BORN - 9 September 1880, bountiful, Davis Co. Utah.
BLESSED - 4 Nov. 1880 by Mark Cook (grandfather) in Bountiful 1st Ward, Bountiful, Utah
BAPTIZED - 26 May 1889 by Thomas Waddoups in Bountiful, Utah
CONFIRMED - 26 May 1889, by John H. Barlowin, Bountiful 1st Ward
DEACON - 20 Mar. 1895
ELDER AND ENDOWED in the Salt Lake Temple, Oct 1902, Church of Jesus Christ of Latter Day Saints
PATRIARCHAL BLESSING given by Judson Tohman, 16 Jan. 1905
MARRIED - 30 Mar. 1905 to Laura Blanche Clark in the LDS Salt Lake Temple
CHILDREN - LaRue Cook Rowsell Bowen, 20 April 1906
Norma Cook Chugg, 217 Jan. 1908
Maurine Cook Hegemier, 27 Nov. 1909
PARENTS - Father: Amos Cook. Mother: Mary Francis Peel
DIED - 7 Dec. 1909 in Layton, Davis Co., Utah in a hospital of Typhoid Fever. Buried in Bountiful, Utah
GRADE SCHOOL - in Bountiful, Davis, Utah
HIGH SCHOOL - Bountiful High
MISSION - for The Church of Jesus Christ of Latter Day Saints to Great Britain. He was 22 years of age. He was sent on the 13 Nov. 1902. Sailed on the Canadian Steamship Line. He labored mostly on his mission at Bristol England, being President of the Bristol Conference. He was released from his mission, 15 Nov. 1904, arriving home in the early part of December. He and my mother Laura Blanch Clark were married in a few months later on 30 Mar. 1905 in the Salt Lake Temple.
EMPLOYMENT - He worked for his father on their farm in Bountiful after school and during the summer in his youth.
After he and Laura were married they lived in Bountiful where he was a farmer. A few months later he took early garden fruits and vegetables to growers- farmers markets in Salt Lake City.

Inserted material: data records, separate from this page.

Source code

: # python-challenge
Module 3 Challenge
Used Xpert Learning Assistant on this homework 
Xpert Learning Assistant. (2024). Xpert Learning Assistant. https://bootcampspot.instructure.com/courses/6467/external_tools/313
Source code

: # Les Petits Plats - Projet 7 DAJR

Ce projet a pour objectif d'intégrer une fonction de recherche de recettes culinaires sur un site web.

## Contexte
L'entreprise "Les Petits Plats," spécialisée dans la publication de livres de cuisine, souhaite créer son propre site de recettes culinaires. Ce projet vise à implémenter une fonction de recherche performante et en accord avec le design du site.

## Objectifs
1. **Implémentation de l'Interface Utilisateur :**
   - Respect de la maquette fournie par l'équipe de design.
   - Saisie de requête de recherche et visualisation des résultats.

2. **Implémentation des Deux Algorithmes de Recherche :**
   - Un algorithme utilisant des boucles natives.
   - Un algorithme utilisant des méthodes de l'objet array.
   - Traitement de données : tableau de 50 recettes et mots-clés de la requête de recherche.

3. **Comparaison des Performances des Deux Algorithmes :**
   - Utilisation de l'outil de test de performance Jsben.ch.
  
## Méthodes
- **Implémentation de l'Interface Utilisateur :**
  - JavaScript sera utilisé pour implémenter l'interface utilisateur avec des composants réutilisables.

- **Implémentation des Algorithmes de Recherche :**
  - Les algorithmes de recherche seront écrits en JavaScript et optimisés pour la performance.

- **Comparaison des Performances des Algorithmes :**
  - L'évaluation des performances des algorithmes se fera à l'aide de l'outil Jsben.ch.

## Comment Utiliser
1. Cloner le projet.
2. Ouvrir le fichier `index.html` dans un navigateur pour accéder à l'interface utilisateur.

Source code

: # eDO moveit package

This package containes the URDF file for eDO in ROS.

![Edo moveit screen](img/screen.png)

In the early fall of 1905 they moved to salt Lake City, Mark was a street car conductor for a few or several months. Being their first child, I was born in Salt Lake City, near the Utah State Capital Building, 20 April 1906. I was about 6 months old when they moved to Syracuse, Davis, Utah. My sisters, Norma and Maurine were born in Syracuse. Mark and Laura purchased land in Syracuse, half of it give to them by his father Amos Cook. Mother paid for the other half of the farm land with money from the bank stock his father Ezra Thompson Clark gave her. This is Farmington Bank Stock from the bank in Farmington, Utah, the bank her father started. They built a home, and worked hard on this farm, of 26 2/3 acres. They planted a 10 acre apple orchard and raised alfalfa hay, which they sold to customers in Ogden, Utah. They also raised tomatoes and sold them to a cannery.

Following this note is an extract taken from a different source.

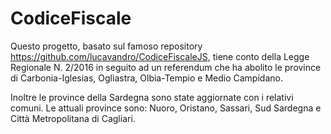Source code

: # CodiceFiscale

Questo progetto, basato sul famoso repository https://github.com/lucavandro/CodiceFiscaleJS, tiene conto della Legge Regionale N. 2/2016 in seguito ad un referendum che ha abolito le province di Carbonia-Iglesias, Ogliastra, Olbia-Tempio e Medio Campidano.

Inoltre le province della Sardegna sono state aggiornate con i relativi comuni. Le attuali province sono: Nuoro, Oristano, Sassari, Sud Sardegna e Città Metropolitana di Cagliari.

He dug a well for water near the house, worked very hard. Soon after this he was taken ill and taken to the hospital in Layton, Utah where he died of Typhoid Fever, just 10 days after their third daughter was born, who is Maurine Cook Hegemier. He never was able to see her. There was a short funeral in our home. I was 3 years and 7 months old and I remember a man picking me up for me to see my father in his casket. I believe it was Brigham Holbrook who picked me up, Mark's cousin. A large funeral for our father was held in the large white chapel Bountiful First Ward and he was buried in the Bountiful Cemetery. He died 7 Dec. 1909. He was 29 years old, and our mother was also 29 years of age. Mother lived there for a short time, also in Bountiful for a visit, then she built a small home in Farmington near her brothers an sisters. Then in 1913 she married Joseph A. Silver In later years Mother traded the farm for an apartment House in Salt Lake City.
Mark Cook was tall and slender, blue eyes, dark hair, and handsome.
ACTIVITIES - He was active in the Church of Jesus Christ of Latter Day Saints. He had been a Sunday School Teacher. Worked in the M.I.P. of the Church for young people. Missionary work and priesthood work and other duties. He was Ward Clerk in the Syracuse Ward at the time of his death. Liked book, music.